Siedzący Byk był zawsze, od czasów dzieciństwa, moim bohaterem. Zawsze podziwiałem jego odwagę i determinację. Dlatego niezwykle poruszyła mnie wiadomość o przekazaniu rodzinie pukla jego włosów - mówi pierwszy autor pracy, prof. Eske Willerslev.
Napisałem do Erniego Lapointe'a list, tłumacząc że jestem ekspertem od badań antycznego DNA i byłoby dla mnie wielkim honorem, gdybym mógł porównać materiał genetyczny z włosów wodza, z DNA jego prawnuków - dodaje.
Sprawa okazała się trudniejsza, niż przypuszczano, prace potrwały aż 14 lat. Po przechowywaniu przez ponad stulecie w temperaturze pokojowej w Smithsonian Museum, włosy były silnie zniszczone, pozyskanie materiału genetycznego było bardzo trudne. Opracowano jednak specjalną, nową metodę, która mogła oprzeć się na bardzo skromnej ilości materiału DNA i pozwalała potwierdzić pokrewieństwa zarówno kobiet, jak i mężczyzn, niezależnie, czy po męskiej, czy żeńskiej linii. Ta technika badań tzw. autosomalnego DNA została wykorzystana w tym przypadku po raz pierwszy, ale pozwoli w przyszłości badać pokrewieństwo kolejnych żyjących osób z ich historycznymi krewnymi.
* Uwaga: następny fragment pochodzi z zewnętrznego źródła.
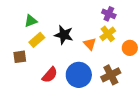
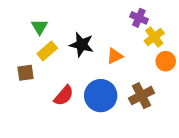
green triangle: (31, 21) -> (40, 27), turned -40
yellow cross: (108, 34) -> (154, 37), moved
orange triangle: (90, 44) -> (115, 56), turned 48

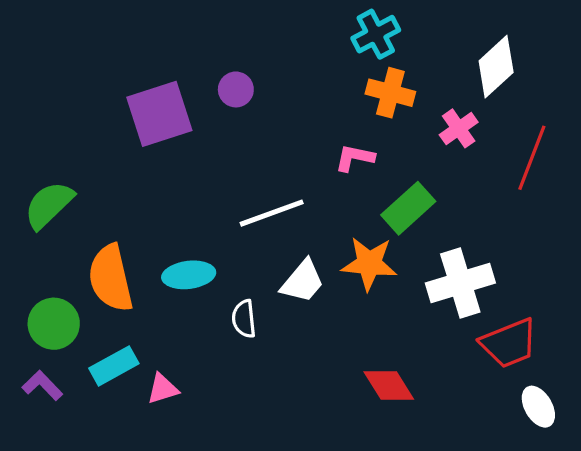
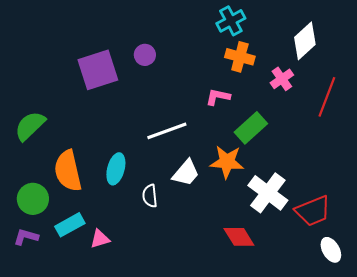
cyan ellipse: (189, 275) -> (116, 169), turned -68
white cross: (460, 283) -> (268, 193), moved, turned -36
purple L-shape: (42, 385) -> (26, 237), turned -30

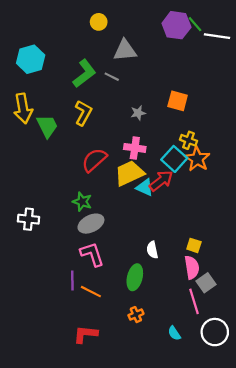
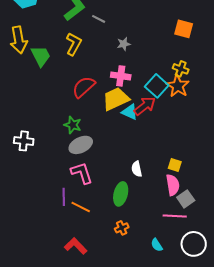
gray line: (112, 77) -> (99, 19), moved
orange square: (178, 101) -> (184, 29), moved
yellow cross: (188, 140) -> (181, 69), moved
pink line: (194, 301) -> (175, 216), turned -70
red L-shape: (85, 334) -> (76, 246), turned 40

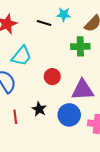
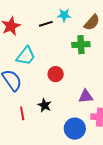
black line: (44, 23) -> (46, 24), turned -32
purple triangle: (83, 90) -> (86, 96), moved, size x0.7
blue circle: (69, 115) -> (75, 129), moved

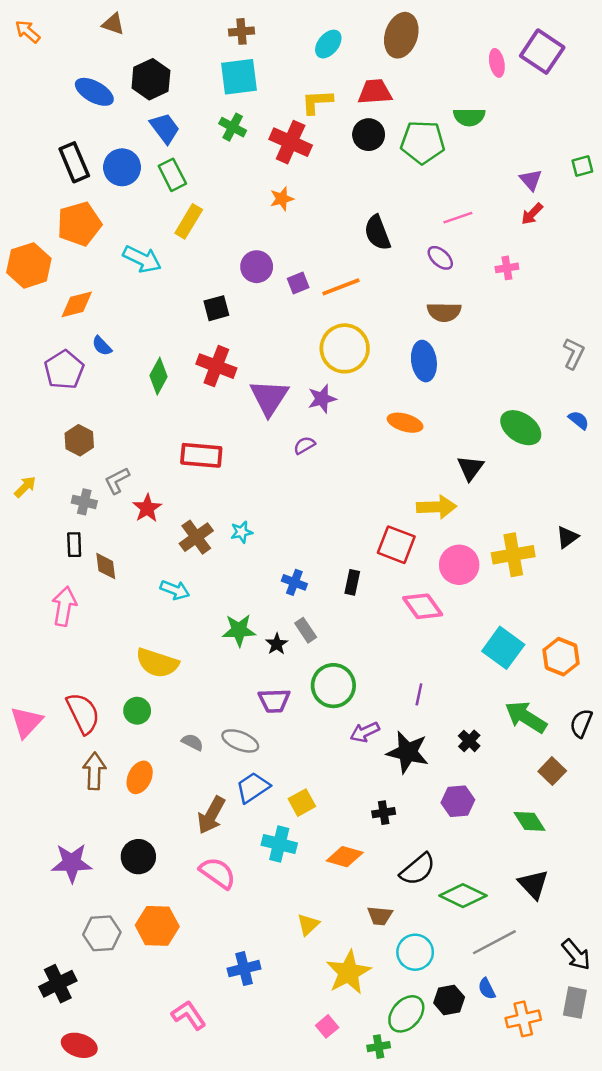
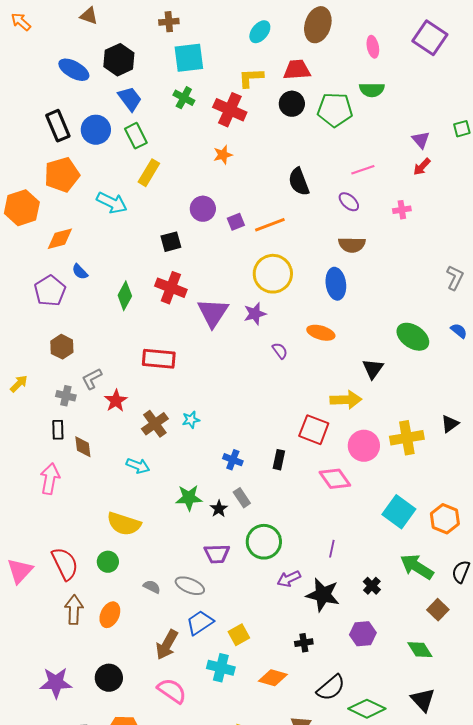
brown cross: (242, 31) -> (169, 22), moved
pink ellipse: (497, 63) -> (373, 47), moved
purple semicircle: (304, 445) -> (280, 351), moved, turned 84

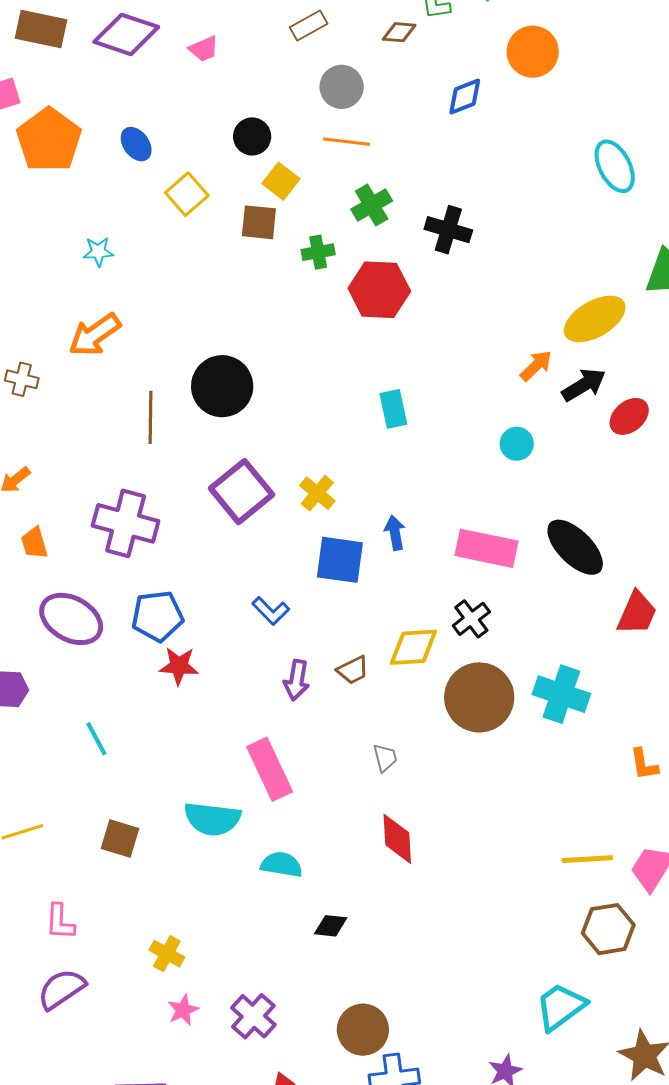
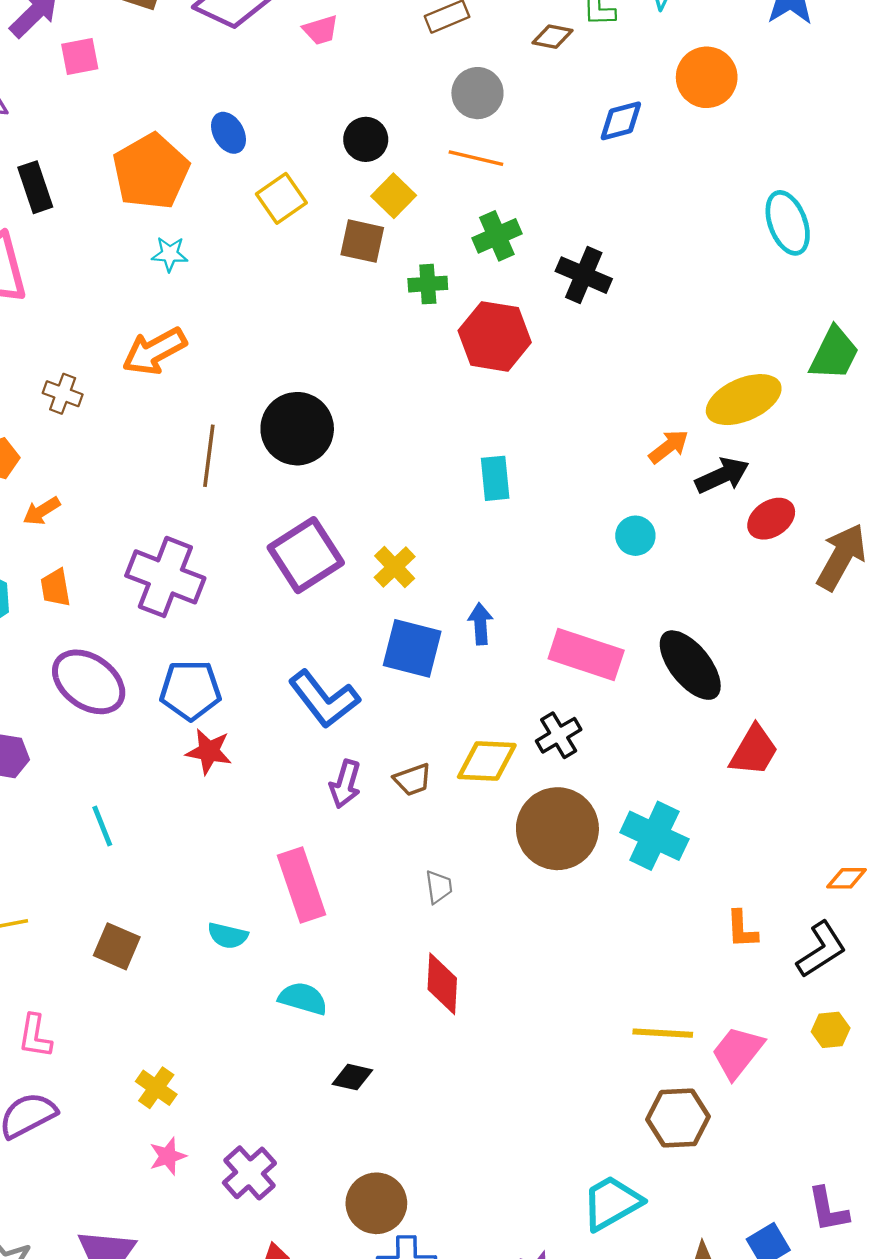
orange pentagon: (49, 140) -> (151, 172), moved
blue L-shape: (271, 611) -> (324, 699), size x1.6
cyan semicircle: (212, 819) -> (228, 936), size x0.6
Dla Erniego Lapointe'a i jego sióstr sprawa ma dwa istotne wymiary. Po pierwsze kończy wszelkie kontrowersje co do prawdziwości ich twierdzeń na temat pokrewieństwa z Siedzącym Bykiem. Po drugie pozwoli jednoznacznie pokazać, czy szczątki w jednym z miejsc uważanych za grób wodza, w Mobridge w Południowej Dakocie, faktycznie do niego należały. To pozwoliłoby ostatecznie przenieść je i pochować w godniejszym miejscu. Lapointe i jego siostry mają prawo to zrobić.